Gum arabic is a natural gum that comes from the sap of the branches of Acacia Senegal trees. As an edible and water-soluble binder, gum arabic has been used to bind and mix pigments for centuries. Due to its binding properties, it’s also found in shoe polish, newspaper print, and is used to bind sugar to chocolates, sweets, and soft drinks, among its many other applications. For painting, today gum Arabic can be bought in liquid form from specialist artist craft stores. However, instead of purchasing the ready-made gum arabic solution, our instructor prepared it himself by leaving the sap of gum arabic in warm water overnight to dissolve. Rather than following a recipe with strict measurements, he relied on experience to judge how much water to use. When adding the water-dissolved gum to the malachite pigment, we started with a high concentration of pigment and added the gum, testing the paint on paper. As this was done, we kept stirring the paint to keep it active.
Finding the right balance between malachite and gum Arabica is important: if not enough gum is added to the liquid malachite, once the watercolour dries the pigment will not stick to the paper, and the malachite powder will come out. If there’s too much gum arabic, once dry the paint will crack. Knowing the kind of paper you will work on, and how your paint will behave in it, is also essential to be able to judge the balance between gum and pigment. We worked on jute, a paper made of vegetable fibre belonging to the hemp family, which has fine pulp.

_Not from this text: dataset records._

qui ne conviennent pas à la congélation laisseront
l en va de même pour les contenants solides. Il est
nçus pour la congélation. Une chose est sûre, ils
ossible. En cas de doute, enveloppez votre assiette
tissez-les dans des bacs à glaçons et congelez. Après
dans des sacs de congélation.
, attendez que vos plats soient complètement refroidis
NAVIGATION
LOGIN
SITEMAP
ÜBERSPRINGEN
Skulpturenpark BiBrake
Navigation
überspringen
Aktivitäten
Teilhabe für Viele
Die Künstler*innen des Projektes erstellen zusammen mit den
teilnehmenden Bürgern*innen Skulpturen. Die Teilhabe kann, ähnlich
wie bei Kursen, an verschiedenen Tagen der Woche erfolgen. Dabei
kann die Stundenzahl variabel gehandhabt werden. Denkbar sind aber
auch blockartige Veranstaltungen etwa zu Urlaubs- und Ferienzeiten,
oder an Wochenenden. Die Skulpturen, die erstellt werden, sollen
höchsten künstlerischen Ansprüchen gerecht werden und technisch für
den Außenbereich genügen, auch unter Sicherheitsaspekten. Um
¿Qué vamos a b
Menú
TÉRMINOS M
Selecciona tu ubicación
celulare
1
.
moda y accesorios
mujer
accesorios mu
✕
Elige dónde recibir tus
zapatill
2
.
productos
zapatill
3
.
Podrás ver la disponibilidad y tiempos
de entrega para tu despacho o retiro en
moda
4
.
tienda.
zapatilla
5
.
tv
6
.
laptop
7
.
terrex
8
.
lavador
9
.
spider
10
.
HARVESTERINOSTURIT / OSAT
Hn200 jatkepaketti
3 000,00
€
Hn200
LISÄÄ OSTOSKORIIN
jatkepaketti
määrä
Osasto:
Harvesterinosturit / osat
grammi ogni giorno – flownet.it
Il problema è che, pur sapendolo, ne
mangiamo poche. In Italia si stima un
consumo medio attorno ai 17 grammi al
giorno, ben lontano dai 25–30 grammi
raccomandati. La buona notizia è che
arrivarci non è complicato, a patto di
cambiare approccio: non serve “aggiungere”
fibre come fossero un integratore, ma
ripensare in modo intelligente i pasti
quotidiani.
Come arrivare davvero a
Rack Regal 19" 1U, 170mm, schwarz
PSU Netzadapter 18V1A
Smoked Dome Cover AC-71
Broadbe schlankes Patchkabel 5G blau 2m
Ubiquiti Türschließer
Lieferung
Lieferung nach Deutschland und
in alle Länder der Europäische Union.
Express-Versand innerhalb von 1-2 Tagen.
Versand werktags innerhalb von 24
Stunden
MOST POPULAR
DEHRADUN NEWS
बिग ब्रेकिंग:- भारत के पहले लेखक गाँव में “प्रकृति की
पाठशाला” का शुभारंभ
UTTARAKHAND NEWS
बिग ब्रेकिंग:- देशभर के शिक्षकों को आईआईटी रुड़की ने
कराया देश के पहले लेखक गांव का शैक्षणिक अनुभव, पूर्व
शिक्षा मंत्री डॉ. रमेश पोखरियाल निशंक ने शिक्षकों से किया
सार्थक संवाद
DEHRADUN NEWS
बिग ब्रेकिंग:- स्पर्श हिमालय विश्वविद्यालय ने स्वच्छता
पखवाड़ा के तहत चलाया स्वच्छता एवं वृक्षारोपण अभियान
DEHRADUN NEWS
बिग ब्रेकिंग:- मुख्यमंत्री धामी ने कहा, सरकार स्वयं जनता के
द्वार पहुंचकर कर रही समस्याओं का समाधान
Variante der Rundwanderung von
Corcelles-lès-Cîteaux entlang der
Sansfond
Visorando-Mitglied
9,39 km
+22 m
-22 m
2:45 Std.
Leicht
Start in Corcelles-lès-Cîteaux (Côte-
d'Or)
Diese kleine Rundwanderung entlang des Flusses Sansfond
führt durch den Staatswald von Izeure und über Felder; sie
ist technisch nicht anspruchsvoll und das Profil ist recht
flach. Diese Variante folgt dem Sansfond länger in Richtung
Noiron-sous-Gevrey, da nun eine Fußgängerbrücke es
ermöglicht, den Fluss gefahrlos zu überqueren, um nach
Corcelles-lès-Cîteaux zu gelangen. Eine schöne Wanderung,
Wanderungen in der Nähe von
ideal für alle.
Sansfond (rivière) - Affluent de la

From grinding to filtering and mixing with gum, the whole process of making malachite watercolour was remarkably similar to what we experienced when recreating Cennino Cennini’s fifteenth century recipe for azurite. We found that, although over six hundred years have passed since Cennino published Il Libro dell’Arte, his manuscript on the art of painting with recipes for making, the techniques to obtain pigment used by artists in the early modern period are still very much alive today.